*** EXERCISE TEXT ***

3  Code

All data processing and analysis should be performed with code (i.e., avoid spreadsheets), and all code should be packaged in scripts that are version controlled and follow a style guide. Using code and scripts allows for better organization, documentation, and reproducibility of analysis workflows. All emLab code should be stored in the emLab GitHub account.

Recommended readings:

3.1 Scripts and Version Control

Code should be crafted according to the following guidelines:

  • Use scripts
  • Document scripts, but not too much
  • Organize scripts consistently (see format below)
  • Use Git to version control scripts
  • Make atomic Git commits (see description below)

Script files should be documented and organized in such a way to enhance readability and comprehension. For example, use a standardized header for general documentation and sections to make it easier to understand and find specific code of interest. Code should also be self-documenting as much as possible. Additionally, use relative filepaths for importing and exporting objects. Scripts should also be modular by focusing on one general task. For example, use one script for cleaning data, another script for visualizing data, etc. A makefile can then be used to document the analysis workflow. There is an art to this organization, so just keep in mind the general principle of making code easy to understand, for your future self and for others.

Here is an example template for R scripts:

# =============================================================================
# Name:           script.R
# Description:    Visualizes data
#
# Inputs:         data.csv
# Outputs:        graph.png
#
# Notes:          - Use a diverging color palette for best results
#                 - Output format can be changed as needed
# =============================================================================


# Set up environment ----------------------------------------------------------

library(tidyverse)

# Set path for Google Drive filestream based on OS type
# Note - this will work for Windows and Mac machines.

*** End of EXERCISE TEXT ***
*** ENTRIES SHOWN ***

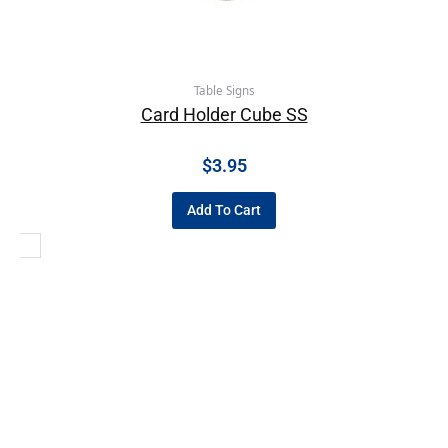
Table Signs
Card Holder Cube SS
$
3.95
Add To Cart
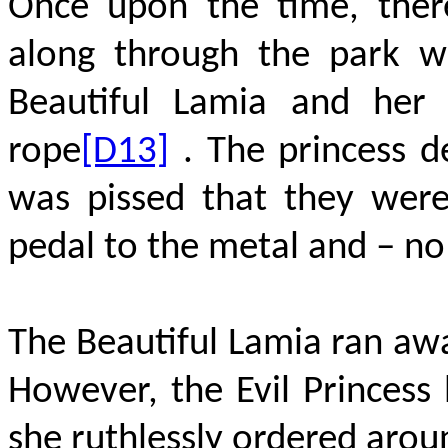
Once upon the time, there
along through the park w
Beautiful Lamia and her 
rope
[D13]
. The princess d
was pissed that they were
pedal to the metal and – no
The Beautiful Lamia ran awa
However, the Evil Princes
she ruthlessly ordered arou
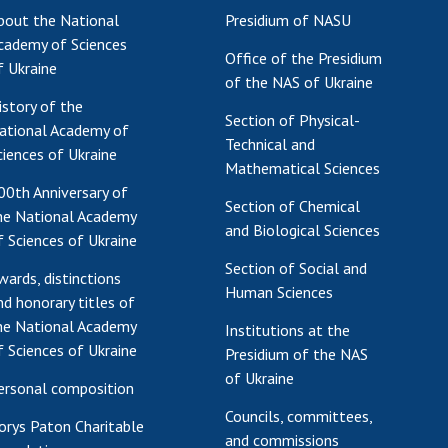
bout the National
Presidium of NASU
Res
cademy of Sciences
of 
Office of the Presidium
f Ukraine
Ope
of the NAS of Ukraine
Nat
istory of the
Section of Physical-
Sci
ational Academy of
Technical and
Tra
ciences of Ukraine
Mathematical Sciences
per
00th Anniversary of
Wor
Section of Chemical
he National Academy
and Biological Sciences
f Sciences of Ukraine
Section of Social and
wards, distinctions
Human Sciences
nd honorary titles of
he National Academy
Institutions at the
f Sciences of Ukraine
Presidium of the NAS
of Ukraine
ersonal composition
Councils, committees,
orys Paton Charitable
and commissions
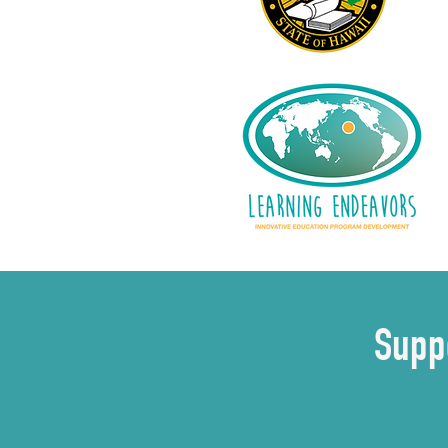
Suppo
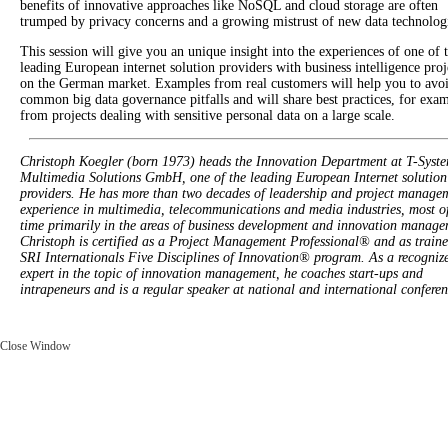
benefits of innovative approaches like NoSQL and cloud storage are often
trumped by privacy concerns and a growing mistrust of new data technolog
This session will give you an unique insight into the experiences of one of 
leading European internet solution providers with business intelligence proj
on the German market. Examples from real customers will help you to avo
common big data governance pitfalls and will share best practices, for exa
from projects dealing with sensitive personal data on a large scale.
Christoph Koegler (born 1973) heads the Innovation Department at T-Syst
Multimedia Solutions GmbH, one of the leading European Internet solution
providers. He has more than two decades of leadership and project manage
experience in multimedia, telecommunications and media industries, most of
time primarily in the areas of business development and innovation manage
Christoph is certified as a Project Management Professional® and as traine
SRI Internationals Five Disciplines of Innovation® program. As a recogniz
expert in the topic of innovation management, he coaches start-ups and
intrapeneurs and is a regular speaker at national and international conferen
Close Window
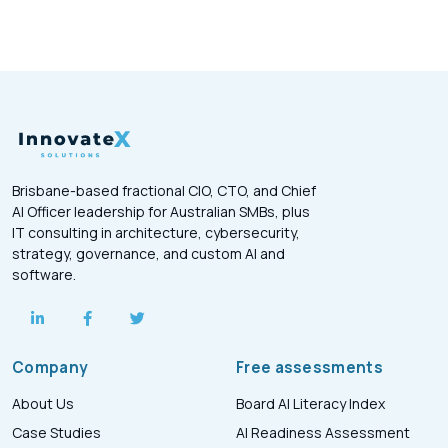
Brisbane-based fractional CIO, CTO, and Chief
AI Officer leadership for Australian SMBs, plus
IT consulting in architecture, cybersecurity,
strategy, governance, and custom AI and
software.
Company
Free assessments
About Us
Board AI Literacy Index
Case Studies
AI Readiness Assessment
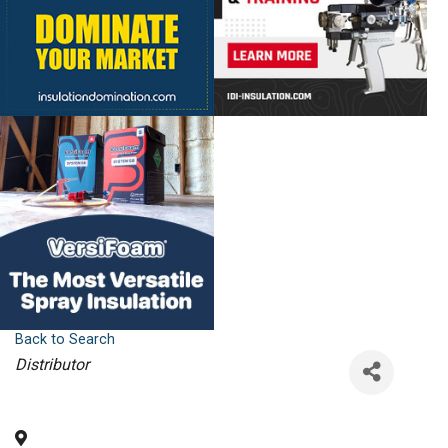
Back to Search
Categories
Distributor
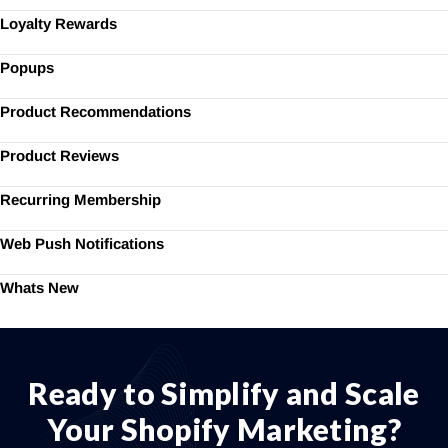
Loyalty Rewards
Popups
Product Recommendations
Product Reviews
Recurring Membership
Web Push Notifications
Whats New
Ready to Simplify and Scale
Your Shopify Marketing?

*** End of ENTRIES SHOWN ***

EXERCISE GOAL » In the coding guidelines text, where should all emLab code be stored?

ANSWER SECTION » In the emLab GitHub account.